田舎暮らしの本

田舎暮らしの本 新宿駅広告

という雑誌が宝島社から出ているようである。
読んだことはないし、田舎暮らしをしたいとも、正直思わない。
宮崎県宮崎市という「田舎の市街地」という中途半端な田舎=中途半端な都会で生まれ育った自分には、「田舎暮らし」が想定しているような田舎への強烈なまでの郷愁は湧きにくいということなのかもしれない。

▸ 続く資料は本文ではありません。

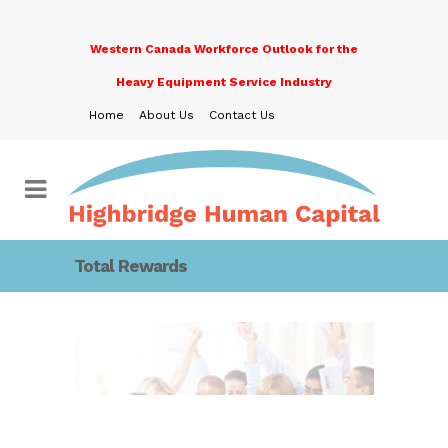
Western Canada Workforce Outlook for the
Heavy Equipment Service Industry
Home
About Us
Contact Us
Total Rewards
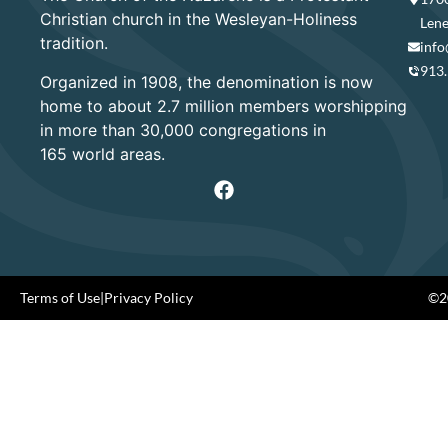
Christian church in the Wesleyan-Holiness
Lene
tradition.
info
913
Organized in 1908, the denomination is now
home to about 2.7 million members worshipping
in more than 30,000 congregations in
165 world areas.
Terms of Use
|
Privacy Policy
©20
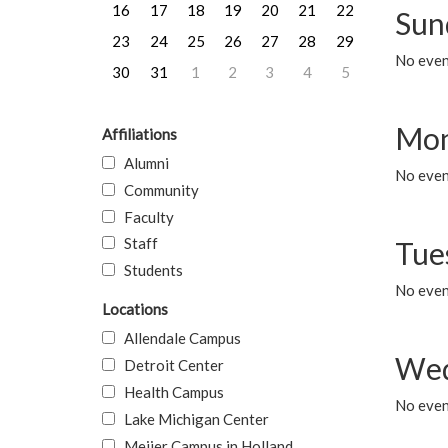
16
17
18
19
20
21
22
Sun
23
24
25
26
27
28
29
No event
30
31
1
2
3
4
5
Mon
Affiliations
Alumni
No even
Community
Faculty
Staff
Tue
Students
No even
Locations
Allendale Campus
Wed
Detroit Center
Health Campus
No even
Lake Michigan Center
Meijer Campus in Holland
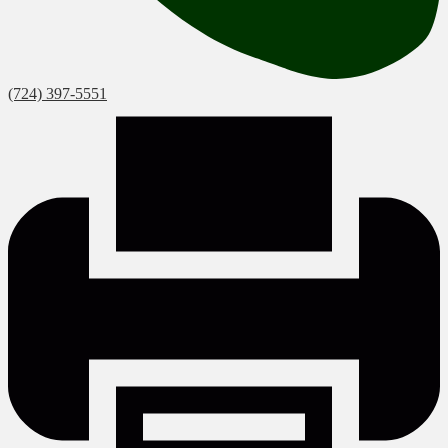
(724) 397-5551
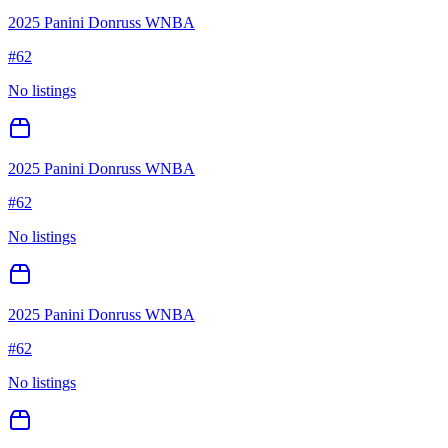
2025 Panini Donruss WNBA
#
62
No listings
2025 Panini Donruss WNBA
#
62
No listings
2025 Panini Donruss WNBA
#
62
No listings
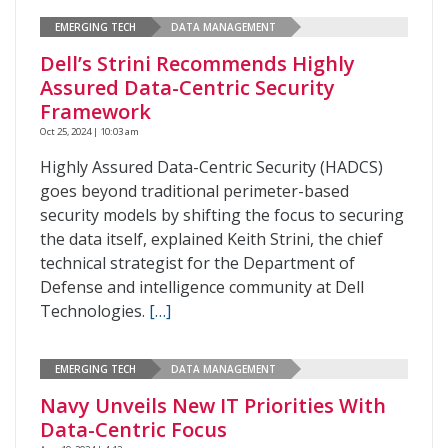
EMERGING TECH
DATA MANAGEMENT
Dell’s Strini Recommends Highly
Assured Data-Centric Security
Framework
Oct 25, 2024 | 10:03 am
Highly Assured Data-Centric Security (HADCS)
goes beyond traditional perimeter-based
security models by shifting the focus to securing
the data itself, explained Keith Strini, the chief
technical strategist for the Department of
Defense and intelligence community at Dell
Technologies.
[…]
EMERGING TECH
DATA MANAGEMENT
Navy Unveils New IT Priorities With
Data-Centric Focus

そんな自分も、この広告の写真にだけはついつい目を奪われてしまう。
この広告は、JR新宿駅から私鉄の京王線小田急にいく途中にある。
いつも新宿でJRから京王線に乗り換えて通勤しているので、しょっちゅう目にすることになるのだが、なんていうかこう、奇跡的なまでに「田舎暮らし」の魅力が凝縮された写真なのである。


大地を踏みしめ、まっすぐ前を向いて立つお父さん。
お父さんの前にたって、ちょっと緊張気味な笑顔の女の子。
ちょっとはにかんでいるお姉ちゃんたち。
明るく元気そうなお母さん。
まっかにそまった女の子たちのほっぺ。


田舎で農業やれば、こんな素敵な笑顔にあふれた家族になるんだ。
そんな幻想を抱かせてくれるすばらしい写真。


こんな写真を、早朝から京王線小田急線で満員電車に揺られ、やっとこさ新宿につき、ここでも乗客からは解放されず、みんなでぞろぞろと階段をのぼり、改札をでて、今度は階段をおりて混雑した連絡通路を歩き、またぞろ階段をのぼってさあ次はJRに乗り換えようとしている労働者のみなさまがみたら、「田舎暮らししてーなー」と思ってもおかしくない。
で、つい雑誌を買ってしまう人だってでてくるだろう。


実にうまいところに広告を出したものである。


さて、この日記を書くにあたり、ネットで情報をあさっていたところ、この写真にうつっているご家族のサイトにぶつかりました(写真もそのサイトから拝借)


これがまた立派なサイトなんです。
立派すぎるくらい立派。
センスあるなーって感じ。

この立派なサイトをみて、「けっこううまくやってんじゃん、田舎暮らしを売りにして」なんて思う人もけっこういるんじゃなかろうか。
あの写真から想像される「田舎暮らし」のイメージとはちょっと違うから。


でも、それが田舎暮らしの現実なんだと思う。
ただひたすらに田舎で有機栽培やっていたって、買ってくれる人がいなければ食べていけるはずがない。
そんな野菜を買ってくれそうな人が多く住んでいるのは都会だ。
その都会の人たちとかれらとをつなぐのがwebサイトなのである。


田舎暮らしの理想と現実と生き延びる術とがすべてつまった農家浦田一家に幸あらんことを!